### Work instruction:
Convert the records below into a Markdown table with the columns Index and Entry, giving each line of the records its own numbered row and skipping blank lines. Leave the pictures out of the table.
=== Section Start ===
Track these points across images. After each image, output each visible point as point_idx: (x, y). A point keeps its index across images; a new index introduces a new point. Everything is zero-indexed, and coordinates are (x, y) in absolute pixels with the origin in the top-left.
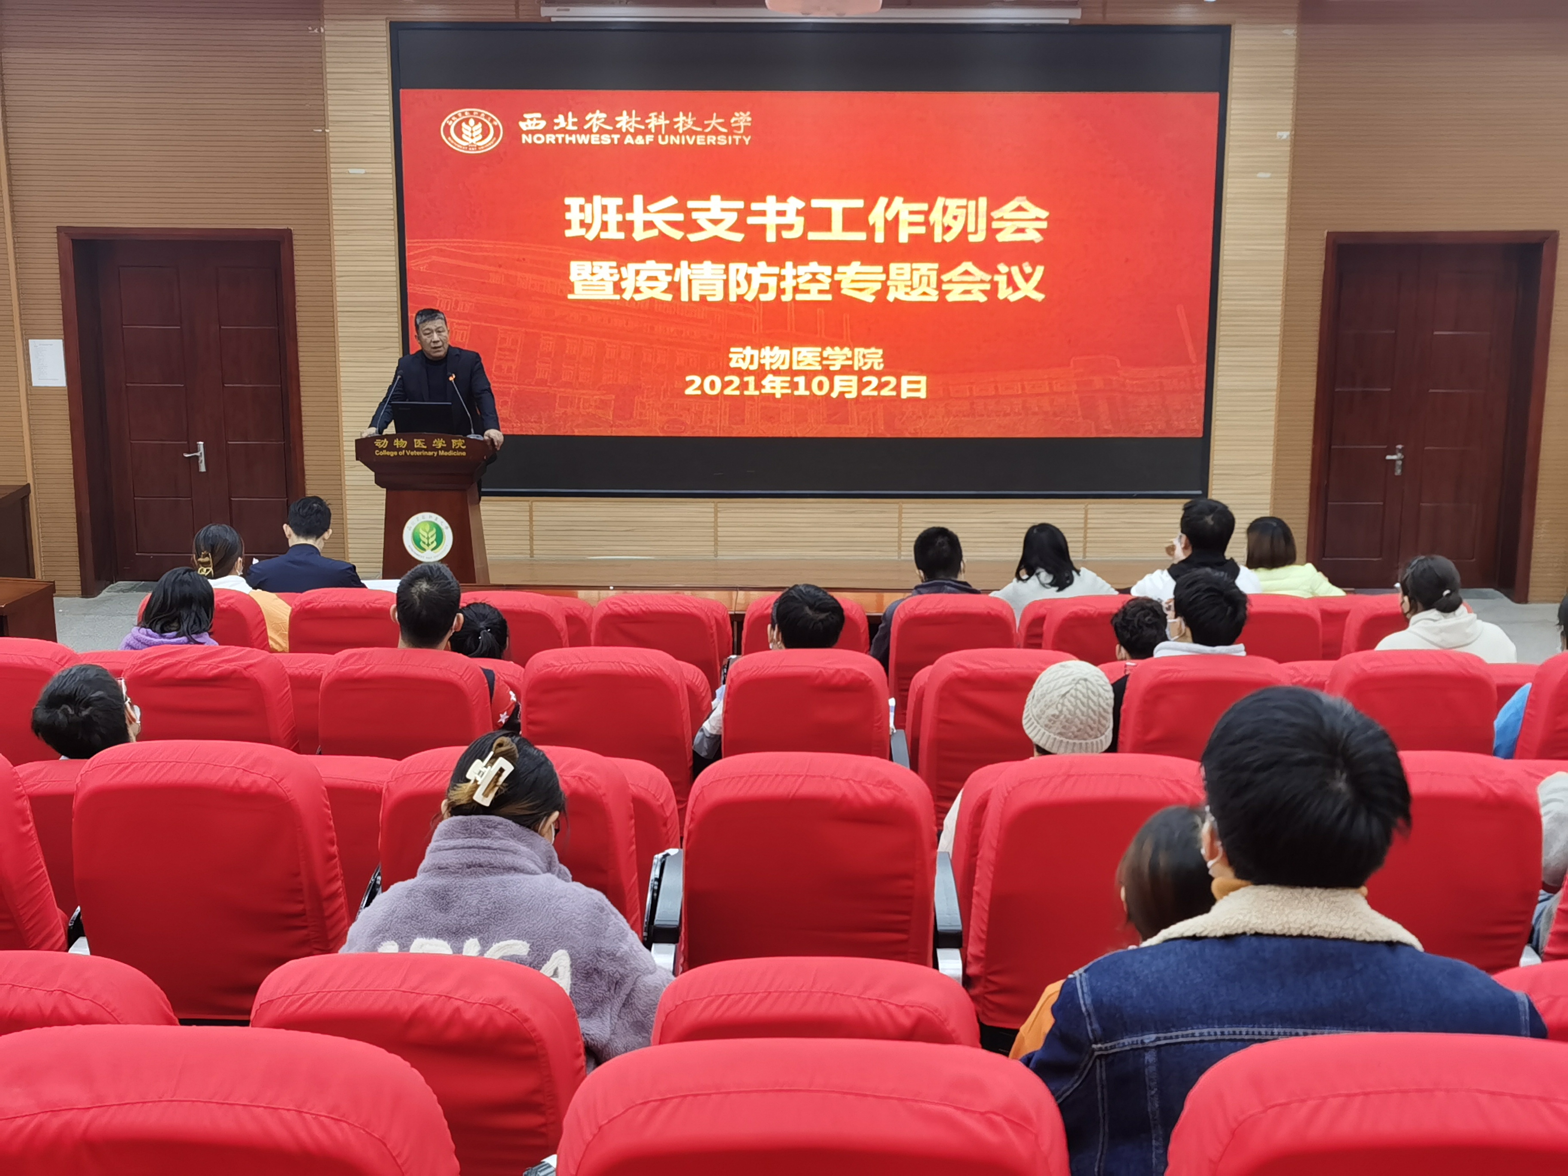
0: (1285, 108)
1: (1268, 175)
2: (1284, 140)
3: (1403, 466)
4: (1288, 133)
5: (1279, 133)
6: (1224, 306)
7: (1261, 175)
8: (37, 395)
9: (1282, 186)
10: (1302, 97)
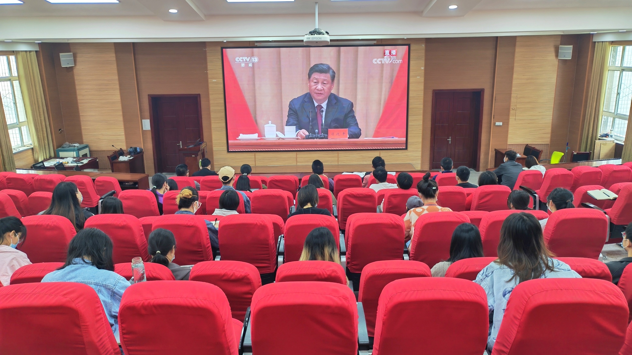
0: (423, 62)
1: (419, 77)
2: (423, 70)
3: (451, 142)
4: (423, 68)
5: (421, 68)
6: (410, 107)
7: (417, 77)
8: (144, 132)
9: (422, 79)
10: (426, 60)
=== Section End ===
### Exercise response:
| Index | Entry |
|---|---|
| 1 | Track these points across images. After each image, output each visible point as point_idx: (x, y). A point keeps its index across images; a new index introduces a new point. Everything is zero-indexed, and coordinates are (x, y) in absolute pixels with the origin in the top-left. |
| 2 | 0: (1285, 108) |
| 3 | 1: (1268, 175) |
| 4 | 2: (1284, 140) |
| 5 | 3: (1403, 466) |
| 6 | 4: (1288, 133) |
| 7 | 5: (1279, 133) |
| 8 | 6: (1224, 306) |
| 9 | 7: (1261, 175) |
| 10 | 8: (37, 395) |
| 11 | 9: (1282, 186) |
| 12 | 10: (1302, 97) |
| 13 | 0: (423, 62) |
| 14 | 1: (419, 77) |
| 15 | 2: (423, 70) |
| 16 | 3: (451, 142) |
| 17 | 4: (423, 68) |
| 18 | 5: (421, 68) |
| 19 | 6: (410, 107) |
| 20 | 7: (417, 77) |
| 21 | 8: (144, 132) |
| 22 | 9: (422, 79) |
| 23 | 10: (426, 60) |